*EXERCISE DESCRIPTION*: Reproduce verbatim the data below, starting at the line with "name author: (Thunb.) Franch." and continuing through the end of the data, with both ends included. Omit the pictures from the output.

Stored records
↓↓↓

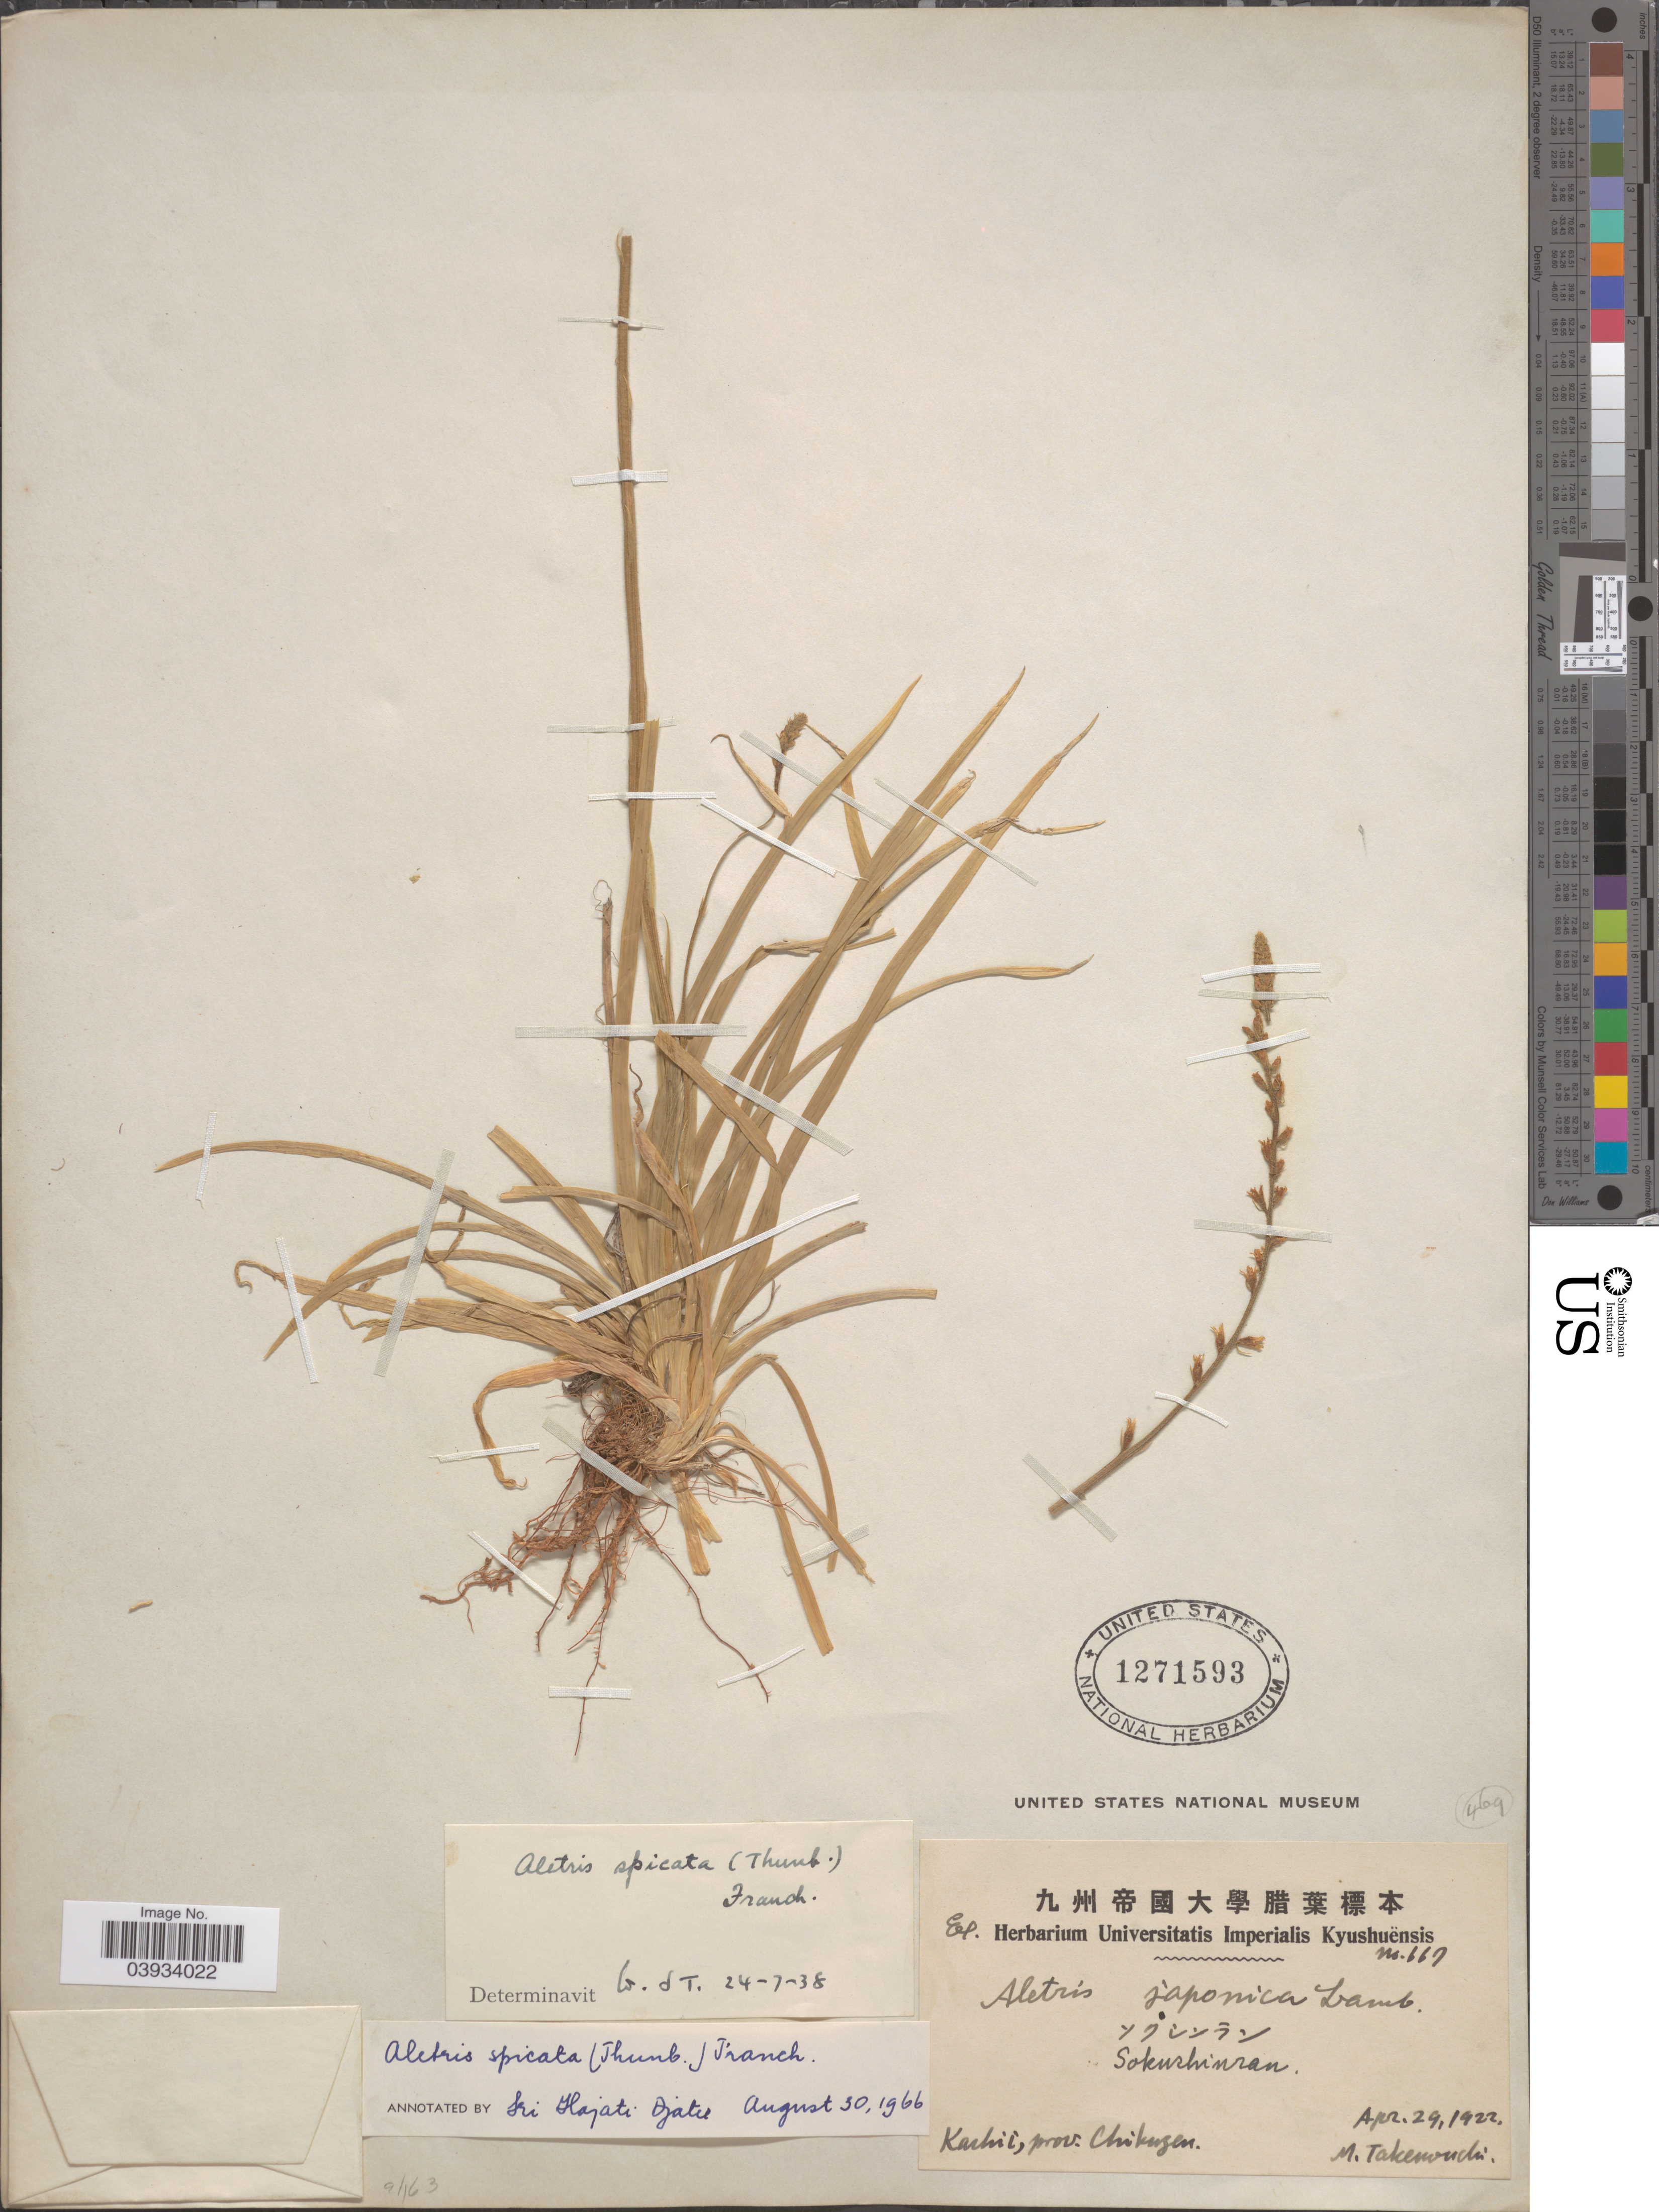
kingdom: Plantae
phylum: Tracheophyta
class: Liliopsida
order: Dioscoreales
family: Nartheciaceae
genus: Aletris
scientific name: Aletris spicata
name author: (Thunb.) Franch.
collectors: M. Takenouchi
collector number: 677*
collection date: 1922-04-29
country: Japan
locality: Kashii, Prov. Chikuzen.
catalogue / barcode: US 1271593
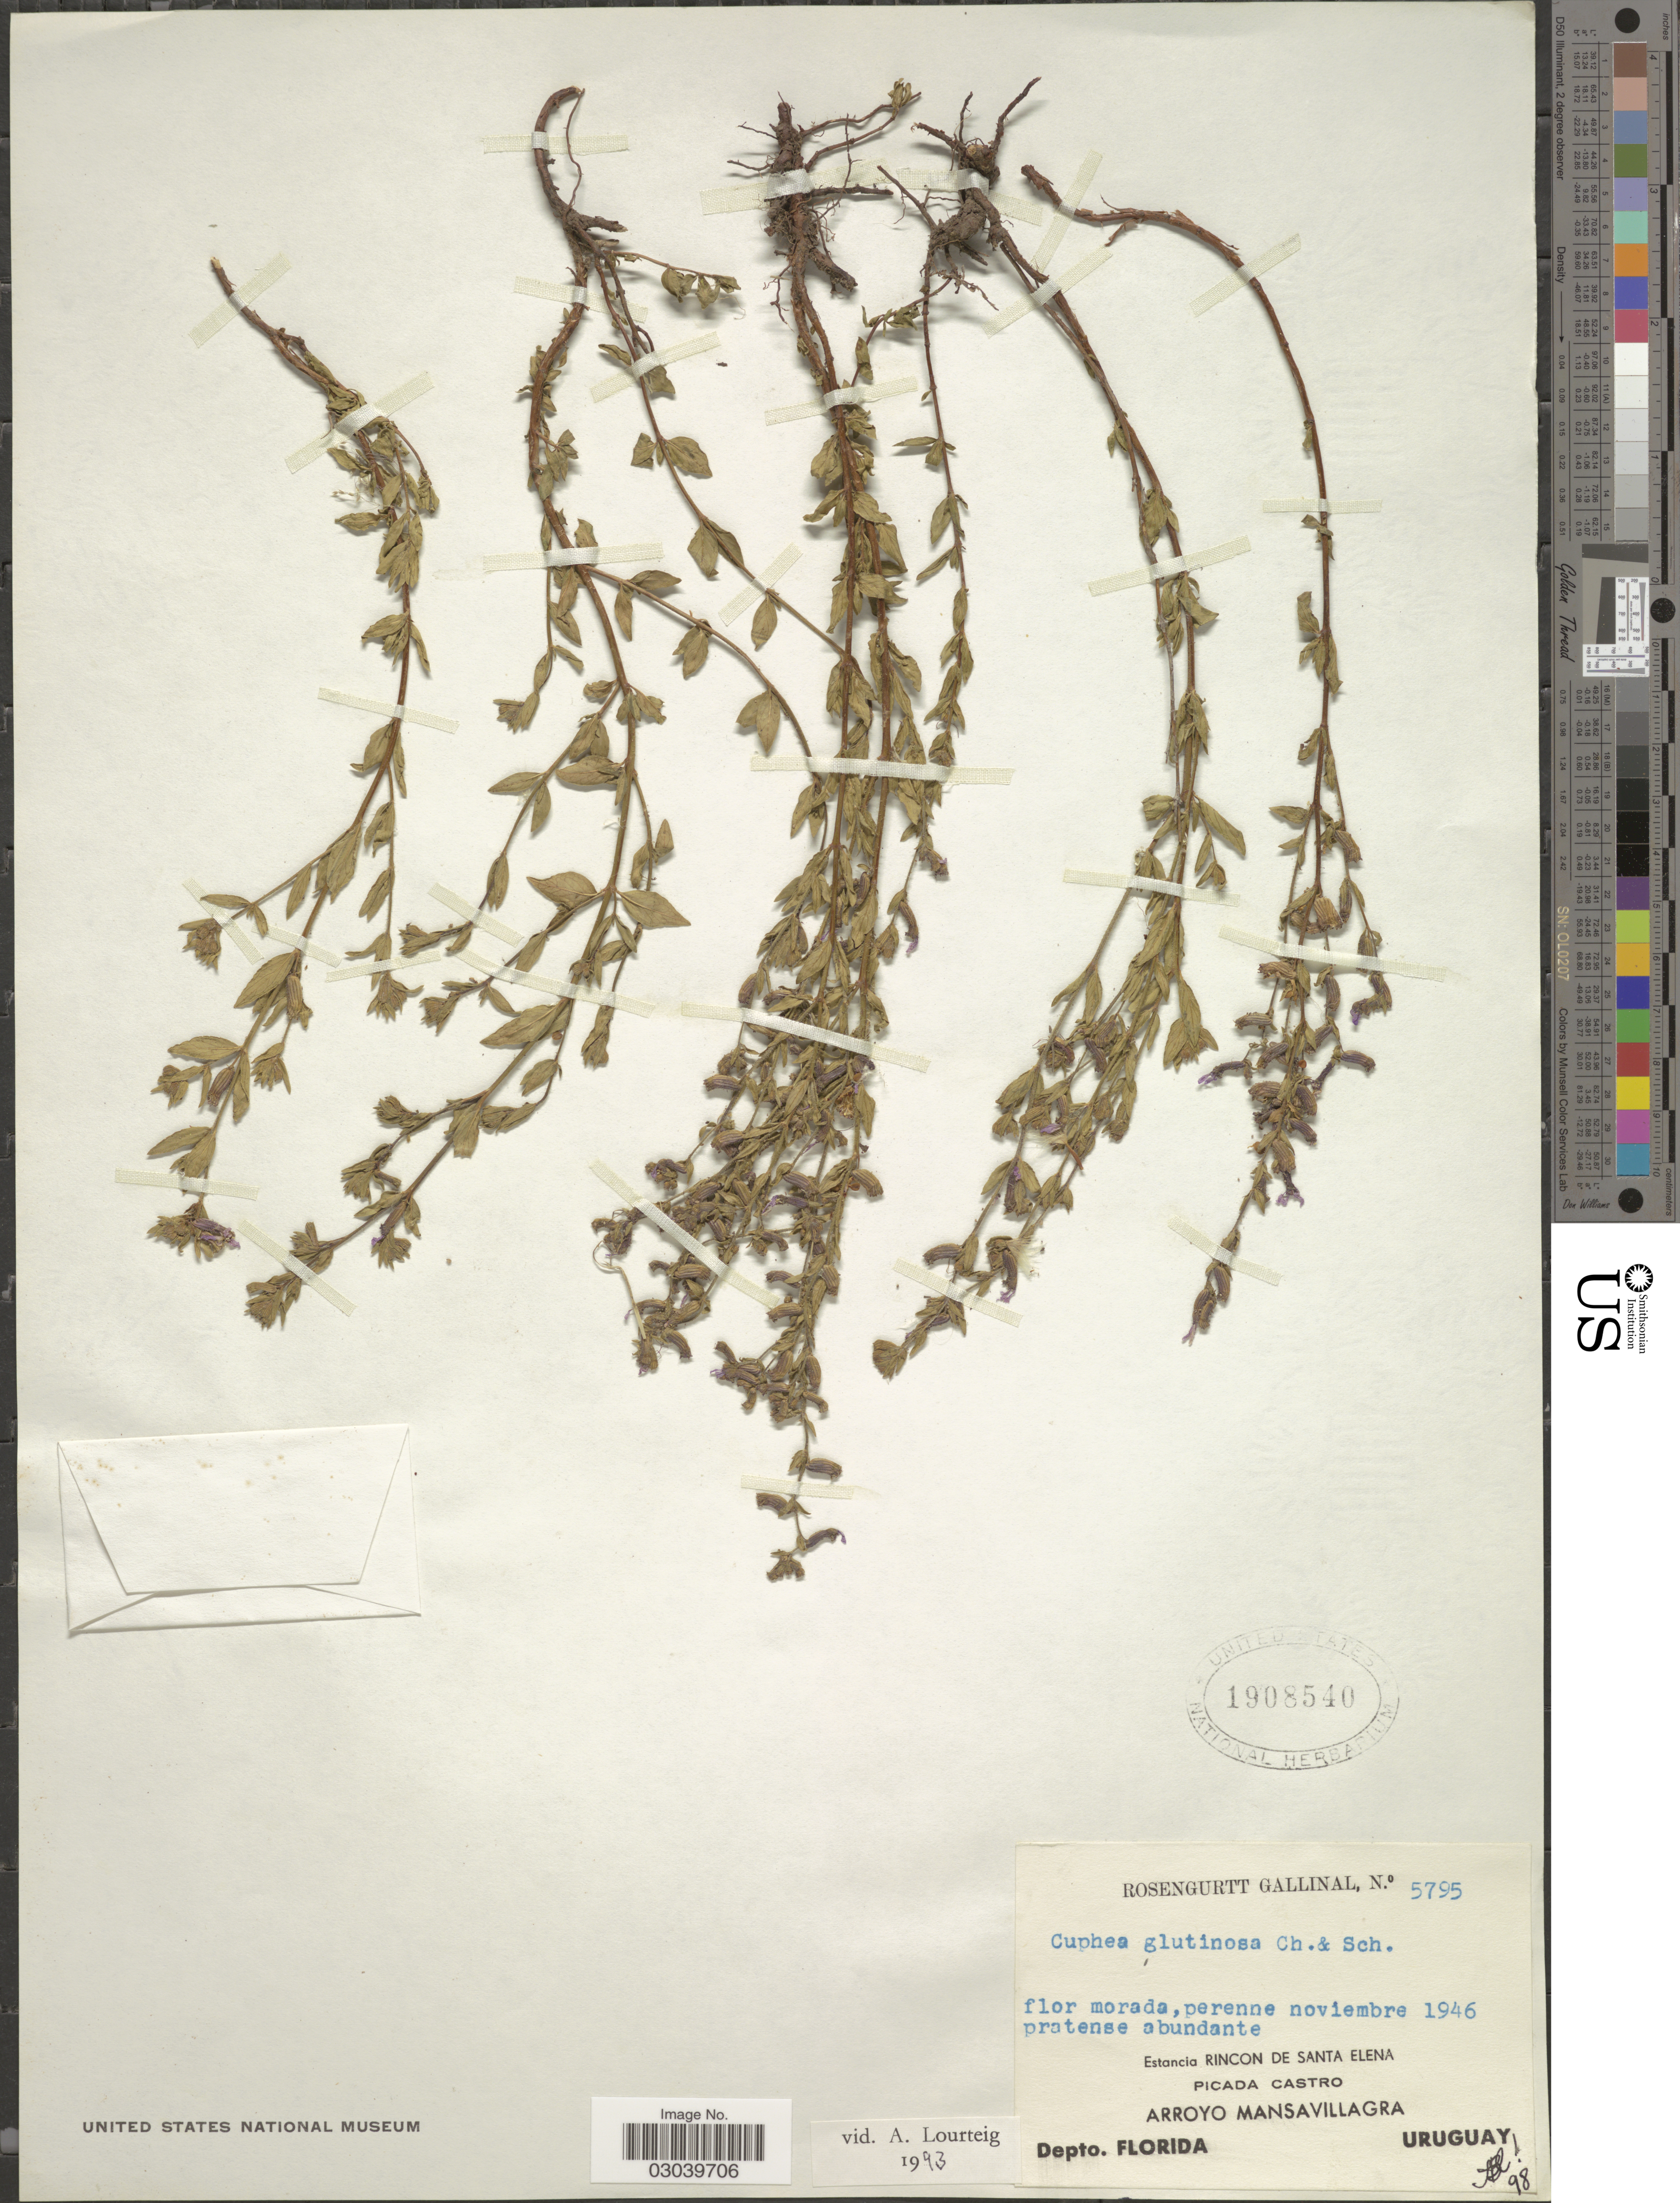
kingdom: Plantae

↑↑↑

*RESPONSE*:
name author: (Thunb.) Franch.
collectors: M. Takenouchi
collector number: 677*
collection date: 1922-04-29
country: Japan
locality: Kashii, Prov. Chikuzen.
catalogue / barcode: US 1271593
kingdom: Plantae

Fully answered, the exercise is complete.